Some analysts see immediate fuel for a rebound in overcrowded bearish positioning.

“In the immediate future, we expect a violent, upside expansion driven by a mechanical short squeeze,” Nicholas Motz, CEO of ORQO Group and CIO of Soil, told Decrypt.

He argues that Bitcoin is decoupling from traditional macroeconomic headwinds and serving as a sovereign debt hedge.

“As price refuses to break down, we anticipate a ‘pain trade’ where trapped shorts are forced to cover, sending the market vertical in a volatility-fueled rip,” Motz said.
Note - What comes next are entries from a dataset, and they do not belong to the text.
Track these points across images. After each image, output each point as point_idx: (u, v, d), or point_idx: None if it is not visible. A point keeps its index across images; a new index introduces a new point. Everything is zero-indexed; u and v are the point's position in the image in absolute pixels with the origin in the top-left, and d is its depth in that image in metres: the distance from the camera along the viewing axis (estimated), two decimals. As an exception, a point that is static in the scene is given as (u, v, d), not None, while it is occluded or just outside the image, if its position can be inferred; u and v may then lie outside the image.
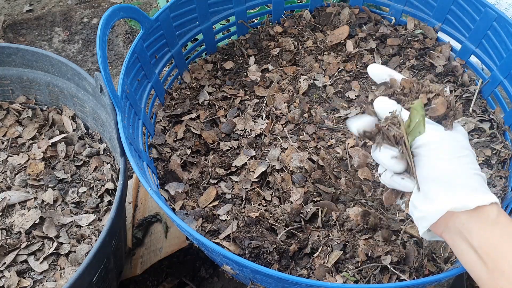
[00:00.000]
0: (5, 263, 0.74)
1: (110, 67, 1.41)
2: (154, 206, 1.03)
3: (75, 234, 0.78)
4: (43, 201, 0.81)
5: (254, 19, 1.04)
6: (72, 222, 0.79)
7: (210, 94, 0.91)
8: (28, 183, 0.84)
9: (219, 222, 0.72)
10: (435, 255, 0.68)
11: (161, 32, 0.85)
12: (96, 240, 0.77)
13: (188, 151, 0.81)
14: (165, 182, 0.77)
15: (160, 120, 0.87)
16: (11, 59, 0.88)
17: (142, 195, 1.07)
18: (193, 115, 0.87)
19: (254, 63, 0.97)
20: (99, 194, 0.83)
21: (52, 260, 0.76)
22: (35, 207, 0.80)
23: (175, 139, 0.84)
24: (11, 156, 0.87)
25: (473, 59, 0.91)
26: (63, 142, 0.89)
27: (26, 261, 0.75)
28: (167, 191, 0.76)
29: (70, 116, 0.92)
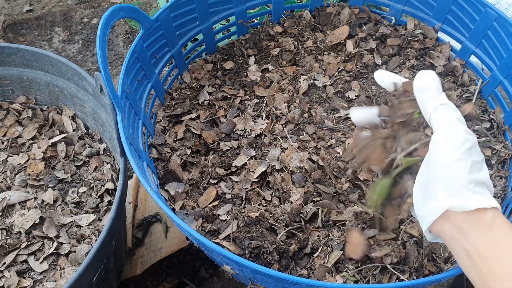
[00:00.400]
0: (5, 263, 0.74)
1: (110, 67, 1.41)
2: (154, 206, 1.03)
3: (75, 234, 0.78)
4: (43, 201, 0.81)
5: (254, 19, 1.04)
6: (72, 222, 0.79)
7: (210, 94, 0.91)
8: (28, 183, 0.84)
9: (219, 222, 0.72)
10: (435, 255, 0.68)
11: (161, 32, 0.85)
12: (96, 240, 0.77)
13: (188, 151, 0.81)
14: (165, 182, 0.77)
15: (160, 120, 0.87)
16: (11, 59, 0.88)
17: (142, 195, 1.07)
18: (193, 115, 0.87)
19: (254, 63, 0.97)
20: (99, 194, 0.83)
21: (52, 260, 0.76)
22: (35, 207, 0.80)
23: (175, 139, 0.84)
24: (11, 156, 0.87)
25: (473, 59, 0.91)
26: (63, 142, 0.89)
27: (26, 261, 0.75)
28: (167, 191, 0.76)
29: (70, 116, 0.92)
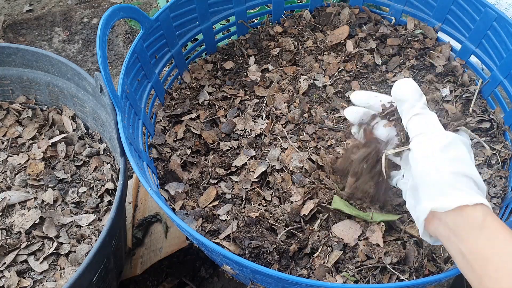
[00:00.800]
0: (5, 263, 0.74)
1: (110, 67, 1.41)
2: (154, 206, 1.03)
3: (75, 234, 0.78)
4: (43, 201, 0.81)
5: (254, 19, 1.04)
6: (72, 222, 0.79)
7: (210, 94, 0.91)
8: (28, 183, 0.84)
9: (219, 222, 0.72)
10: (435, 255, 0.68)
11: (161, 32, 0.85)
12: (96, 240, 0.77)
13: (188, 151, 0.81)
14: (165, 182, 0.77)
15: (160, 120, 0.87)
16: (11, 59, 0.88)
17: (142, 195, 1.07)
18: (193, 115, 0.87)
19: (254, 63, 0.97)
20: (99, 194, 0.83)
21: (52, 260, 0.76)
22: (35, 207, 0.80)
23: (175, 139, 0.84)
24: (11, 156, 0.87)
25: (473, 59, 0.91)
26: (63, 142, 0.89)
27: (26, 261, 0.75)
28: (167, 191, 0.76)
29: (70, 116, 0.92)
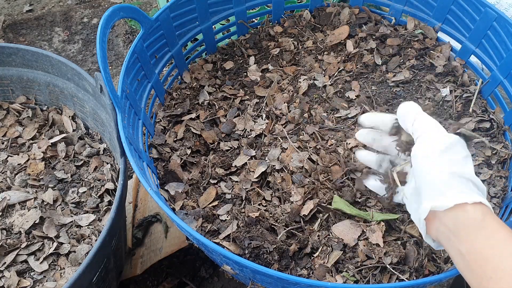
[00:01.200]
0: (5, 263, 0.74)
1: (110, 67, 1.41)
2: (154, 206, 1.03)
3: (75, 234, 0.78)
4: (43, 201, 0.81)
5: (254, 19, 1.04)
6: (72, 222, 0.79)
7: (210, 94, 0.91)
8: (28, 183, 0.84)
9: (219, 222, 0.72)
10: (435, 255, 0.68)
11: (161, 32, 0.85)
12: (96, 240, 0.77)
13: (188, 151, 0.81)
14: (165, 182, 0.77)
15: (160, 120, 0.87)
16: (11, 59, 0.88)
17: (142, 195, 1.07)
18: (193, 115, 0.87)
19: (254, 63, 0.97)
20: (99, 194, 0.83)
21: (52, 260, 0.76)
22: (35, 207, 0.80)
23: (175, 139, 0.84)
24: (11, 156, 0.87)
25: (473, 59, 0.91)
26: (63, 142, 0.89)
27: (26, 261, 0.75)
28: (167, 191, 0.76)
29: (70, 116, 0.92)
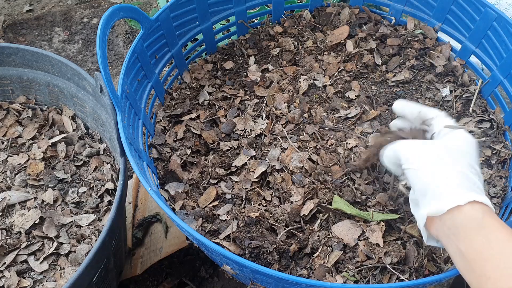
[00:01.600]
0: (5, 263, 0.74)
1: (110, 67, 1.41)
2: (154, 206, 1.04)
3: (75, 234, 0.78)
4: (43, 201, 0.81)
5: (254, 19, 1.04)
6: (72, 222, 0.79)
7: (210, 94, 0.91)
8: (28, 183, 0.84)
9: (219, 222, 0.72)
10: (435, 255, 0.68)
11: (161, 32, 0.85)
12: (96, 240, 0.77)
13: (188, 151, 0.81)
14: (165, 182, 0.77)
15: (160, 120, 0.87)
16: (11, 59, 0.88)
17: (142, 195, 1.07)
18: (193, 115, 0.87)
19: (254, 63, 0.97)
20: (99, 194, 0.83)
21: (52, 260, 0.76)
22: (35, 207, 0.80)
23: (175, 139, 0.84)
24: (11, 156, 0.87)
25: (473, 59, 0.91)
26: (63, 142, 0.89)
27: (26, 261, 0.75)
28: (167, 191, 0.76)
29: (70, 116, 0.92)
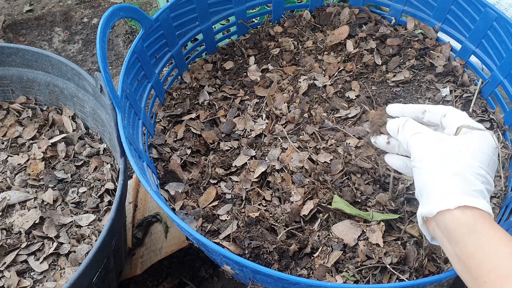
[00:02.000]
0: (5, 263, 0.74)
1: (110, 67, 1.41)
2: (154, 206, 1.03)
3: (75, 234, 0.78)
4: (43, 201, 0.81)
5: (254, 19, 1.04)
6: (72, 222, 0.79)
7: (210, 94, 0.91)
8: (28, 183, 0.84)
9: (219, 222, 0.72)
10: (435, 255, 0.68)
11: (161, 32, 0.85)
12: (96, 240, 0.77)
13: (188, 151, 0.81)
14: (165, 182, 0.77)
15: (160, 120, 0.87)
16: (11, 59, 0.88)
17: (142, 195, 1.07)
18: (193, 115, 0.87)
19: (254, 63, 0.97)
20: (99, 194, 0.83)
21: (52, 260, 0.76)
22: (35, 207, 0.80)
23: (175, 139, 0.84)
24: (11, 156, 0.87)
25: (473, 59, 0.91)
26: (63, 142, 0.89)
27: (26, 261, 0.75)
28: (167, 191, 0.76)
29: (70, 116, 0.92)
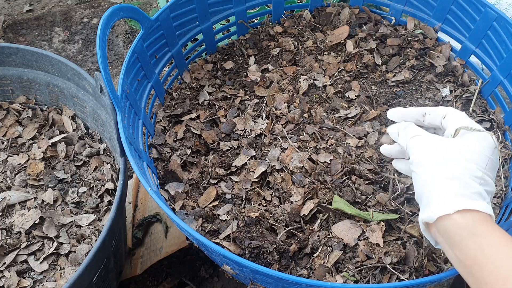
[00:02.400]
0: (5, 263, 0.74)
1: (110, 67, 1.41)
2: (154, 206, 1.04)
3: (75, 234, 0.78)
4: (43, 201, 0.82)
5: (254, 19, 1.04)
6: (72, 222, 0.79)
7: (210, 94, 0.91)
8: (28, 183, 0.84)
9: (219, 222, 0.72)
10: (435, 255, 0.68)
11: (161, 32, 0.85)
12: (96, 240, 0.77)
13: (188, 151, 0.81)
14: (165, 182, 0.77)
15: (160, 120, 0.87)
16: (11, 59, 0.88)
17: (142, 195, 1.07)
18: (193, 115, 0.87)
19: (254, 63, 0.97)
20: (99, 194, 0.83)
21: (52, 260, 0.76)
22: (35, 207, 0.80)
23: (175, 139, 0.84)
24: (11, 156, 0.87)
25: (473, 59, 0.91)
26: (63, 142, 0.89)
27: (26, 261, 0.75)
28: (167, 191, 0.76)
29: (70, 116, 0.92)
This aligns with the view that market structure itself may cushion further drastic falls, as noted in a previous Decrypt report, which highlighted whale accumulation, the extended nature of the spot CVD, and percent supply in profit among other on-chain metrics serving as indicators of a potential slowdown of the Bitcoin selloff.

“Market structure has matured significantly,” Rachel Lin, CEO of SynFutures, told Decrypt. “Institutional participation is deeper, derivatives markets are more liquid… This tends to dampen extreme moves while reinforcing directional trends driven by macro signals.”

Beyond positioning, analysts are watching where capital pauses on-chain.

“Rather than calling the next move, it’s more revealing to watch where on-chain capital pauses,” Denis Petrovcic, CEO of Blocksquare, told Decrypt.

He pointed to stablecoin supply as a key sentiment proxy. “Stablecoins have quietly become the macro buffer of crypto markets. Unlike earlier cycles, capital doesn’t automatically exit crypto during downturns, it parks on-chain.”

This introduces a new dynamic for Bitcoin’s price path. “What’s different about this cycle… is that on-chain capital now has more places to go than just major cryptos,” Petrovcic explained, noting the rise of tokenized real-world assets (RWAs) like Treasurys and private credit as alternative liquidity sinks.

“A market pullback doesn’t necessarily mean capital is leaving crypto, but it may simply be sitting in stablecoins, rotating toward yield and lower volatility,” the Blocksquare analyst said.

The bear case: Cycle’s ‘gravity phase’

The counter-argument paints a picture of a more prolonged downturn, with several experts pointing to historical cycles and a hostile macro backdrop.

“We’re in the gravity phase of the cycle,” Connor Howe, CEO & Co-founder of Enso, told Decrypt.

He argued that Bitcoin will likely grind lower and spend time in the broad $45,000 to $55,000 range over the next six to twelve months, citing “ETF-driven excess… and trapped supply from the highs.”



In this case, investors can expect a drawn-out consolidation rather than a V-shaped recovery.

Motz also acknowledged this medium-term friction, noting that after any short squeeze, “the broader environment of widening credit spreads and a resilient dollar will likely create significant friction,” leading to a period of volatile consolidation.

Despite near-term disagreement, a consensus has emerged on the long-term structural thesis.

Motz framed it as an inevitable flight to quality as “we enter an era of ‘Fiscal Dominance’ where sovereign debt concerns override central bank policy.”

In this environment, the expert sees Bitcoin transitioning from a speculative tech proxy, risk-on asset into a highly anticipated non-sovereign store of value.